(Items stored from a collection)
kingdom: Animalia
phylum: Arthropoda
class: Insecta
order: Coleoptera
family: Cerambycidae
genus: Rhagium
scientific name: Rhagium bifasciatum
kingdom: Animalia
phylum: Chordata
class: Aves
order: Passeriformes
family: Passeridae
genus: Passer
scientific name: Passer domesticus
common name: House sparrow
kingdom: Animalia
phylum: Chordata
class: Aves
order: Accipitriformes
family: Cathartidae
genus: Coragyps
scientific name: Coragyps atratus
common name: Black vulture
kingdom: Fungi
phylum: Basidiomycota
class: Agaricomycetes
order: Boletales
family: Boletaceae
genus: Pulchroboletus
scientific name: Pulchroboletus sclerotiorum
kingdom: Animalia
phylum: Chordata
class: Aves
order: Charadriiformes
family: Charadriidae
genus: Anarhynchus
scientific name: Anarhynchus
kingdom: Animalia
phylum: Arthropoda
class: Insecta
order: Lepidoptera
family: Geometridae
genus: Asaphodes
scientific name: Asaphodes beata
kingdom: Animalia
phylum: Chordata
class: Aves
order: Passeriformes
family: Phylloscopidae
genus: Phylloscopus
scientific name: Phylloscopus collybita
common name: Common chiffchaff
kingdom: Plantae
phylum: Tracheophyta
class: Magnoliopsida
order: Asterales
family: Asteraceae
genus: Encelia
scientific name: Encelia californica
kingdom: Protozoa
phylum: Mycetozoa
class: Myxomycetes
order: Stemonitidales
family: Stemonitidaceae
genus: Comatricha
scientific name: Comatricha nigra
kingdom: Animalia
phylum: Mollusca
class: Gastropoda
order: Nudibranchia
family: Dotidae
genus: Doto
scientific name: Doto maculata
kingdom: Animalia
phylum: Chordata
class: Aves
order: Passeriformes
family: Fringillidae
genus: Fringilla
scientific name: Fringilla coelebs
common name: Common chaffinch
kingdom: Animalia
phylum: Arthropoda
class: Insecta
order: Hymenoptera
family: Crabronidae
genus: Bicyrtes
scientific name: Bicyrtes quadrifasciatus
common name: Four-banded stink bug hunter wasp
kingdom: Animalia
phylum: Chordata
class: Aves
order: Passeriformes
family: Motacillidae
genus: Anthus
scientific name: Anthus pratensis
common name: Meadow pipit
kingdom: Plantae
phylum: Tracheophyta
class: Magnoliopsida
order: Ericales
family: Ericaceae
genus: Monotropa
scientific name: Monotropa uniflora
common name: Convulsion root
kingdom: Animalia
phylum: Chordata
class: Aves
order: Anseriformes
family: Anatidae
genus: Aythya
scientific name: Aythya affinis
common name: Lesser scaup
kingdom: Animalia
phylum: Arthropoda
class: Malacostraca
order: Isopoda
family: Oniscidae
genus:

**Task details**
Copy every line of the material above without changing a single character.

**The reply**
kingdom: Animalia
phylum: Arthropoda
class: Insecta
order: Coleoptera
family: Cerambycidae
genus: Rhagium
scientific name: Rhagium bifasciatum
kingdom: Animalia
phylum: Chordata
class: Aves
order: Passeriformes
family: Passeridae
genus: Passer
scientific name: Passer domesticus
common name: House sparrow
kingdom: Animalia
phylum: Chordata
class: Aves
order: Accipitriformes
family: Cathartidae
genus: Coragyps
scientific name: Coragyps atratus
common name: Black vulture
kingdom: Fungi
phylum: Basidiomycota
class: Agaricomycetes
order: Boletales
family: Boletaceae
genus: Pulchroboletus
scientific name: Pulchroboletus sclerotiorum
kingdom: Animalia
phylum: Chordata
class: Aves
order: Charadriiformes
family: Charadriidae
genus: Anarhynchus
scientific name: Anarhynchus
kingdom: Animalia
phylum: Arthropoda
class: Insecta
order: Lepidoptera
family: Geometridae
genus: Asaphodes
scientific name: Asaphodes beata
kingdom: Animalia
phylum: Chordata
class: Aves
order: Passeriformes
family: Phylloscopidae
genus: Phylloscopus
scientific name: Phylloscopus collybita
common name: Common chiffchaff
kingdom: Plantae
phylum: Tracheophyta
class: Magnoliopsida
order: Asterales
family: Asteraceae
genus: Encelia
scientific name: Encelia californica
kingdom: Protozoa
phylum: Mycetozoa
class: Myxomycetes
order: Stemonitidales
family: Stemonitidaceae
genus: Comatricha
scientific name: Comatricha nigra
kingdom: Animalia
phylum: Mollusca
class: Gastropoda
order: Nudibranchia
family: Dotidae
genus: Doto
scientific name: Doto maculata
kingdom: Animalia
phylum: Chordata
class: Aves
order: Passeriformes
family: Fringillidae
genus: Fringilla
scientific name: Fringilla coelebs
common name: Common chaffinch
kingdom: Animalia
phylum: Arthropoda
class: Insecta
order: Hymenoptera
family: Crabronidae
genus: Bicyrtes
scientific name: Bicyrtes quadrifasciatus
common name: Four-banded stink bug hunter wasp
kingdom: Animalia
phylum: Chordata
class: Aves
order: Passeriformes
family: Motacillidae
genus: Anthus
scientific name: Anthus pratensis
common name: Meadow pipit
kingdom: Plantae
phylum: Tracheophyta
class: Magnoliopsida
order: Ericales
family: Ericaceae
genus: Monotropa
scientific name: Monotropa uniflora
common name: Convulsion root
kingdom: Animalia
phylum: Chordata
class: Aves
order: Anseriformes
family: Anatidae
genus: Aythya
scientific name: Aythya affinis
common name: Lesser scaup
kingdom: Animalia
phylum: Arthropoda
class: Malacostraca
order: Isopoda
family: Oniscidae
genus:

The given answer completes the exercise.